New Chicago School Board President David Vitale served as a director at The Fund from 2008 to 2010 and lent critical expertise to The Fund's work, providing perspective as a former member of the CPS leadership team and offering insight into how our investments can be most successful.
Chief Financial Officer Diana Ferguson and Chief Human Capital Officer Alicia Winckler are partnering with The Fund in implementing systemic reforms aimed at elevating the quality of principals and teachers across CPS. The Fund played the lead role in recruiting both executives to CPS.
“We’ve been working on this challenge for a decade, and now all the stars are aligned around this singular vision for advancing student achievement -- building the best pipeline of principal and teacher talent in the nation. Education Secretary Arne Duncan talks about a perfect storm for reform. Well, we are facing our own perfect storm here in Chicago -- a new mayor committed to innovation, a seismic shift in our teacher evaluation system, and a massive school reform bill pending in Springfield.”

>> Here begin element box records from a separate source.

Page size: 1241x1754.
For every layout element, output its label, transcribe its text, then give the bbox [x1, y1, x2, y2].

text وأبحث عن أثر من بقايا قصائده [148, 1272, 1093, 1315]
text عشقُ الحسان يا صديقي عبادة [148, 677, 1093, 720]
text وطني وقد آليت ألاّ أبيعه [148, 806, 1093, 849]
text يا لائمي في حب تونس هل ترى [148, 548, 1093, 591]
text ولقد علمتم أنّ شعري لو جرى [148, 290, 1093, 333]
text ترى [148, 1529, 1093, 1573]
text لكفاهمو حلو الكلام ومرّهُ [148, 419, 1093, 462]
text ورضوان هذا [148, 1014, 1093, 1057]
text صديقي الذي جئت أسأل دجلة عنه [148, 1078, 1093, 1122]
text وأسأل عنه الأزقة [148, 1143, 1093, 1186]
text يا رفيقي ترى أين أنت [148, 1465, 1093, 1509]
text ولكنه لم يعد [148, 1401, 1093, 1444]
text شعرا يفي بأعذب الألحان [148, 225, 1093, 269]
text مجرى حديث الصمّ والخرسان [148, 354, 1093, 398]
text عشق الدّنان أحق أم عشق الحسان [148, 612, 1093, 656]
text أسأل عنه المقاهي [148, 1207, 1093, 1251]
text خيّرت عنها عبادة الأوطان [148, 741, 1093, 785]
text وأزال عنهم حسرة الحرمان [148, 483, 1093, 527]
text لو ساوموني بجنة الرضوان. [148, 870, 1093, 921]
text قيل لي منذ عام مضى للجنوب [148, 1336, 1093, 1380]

The Fund also has worked closely with Jesse Ruiz and Elizabeth Swanson. Ruiz has been a long-time champion of the Fund’s efforts to improve teacher quality, and Swanson has been a thoughtful leader during both her time at CPS in the Duncan administration and at the Pritzker Foundation.
The Fund was the first venture philanthropy in the city devoted to education and one of the first in the nation to bet on talent as the most powerful lever of change in schools. The Fund’s Board of Directors is comprised of Chicago’s most prominent corporate and civic leaders, who invest a significant amount of time and personal dollars on these priorities. By staying relentlessly focused on sustainable improvements in human capital across Chicago, The Fund helped transform the district’s pipeline of educators.
These appointments come at a critical time, when the new administration will be hiring a new generation of educators, negotiating a new teachers’ contract, creating a new state-mandated performance-based framework for teacher and principal evaluation, and looking to expand learning time in a district with one of the shortest school days in the nation.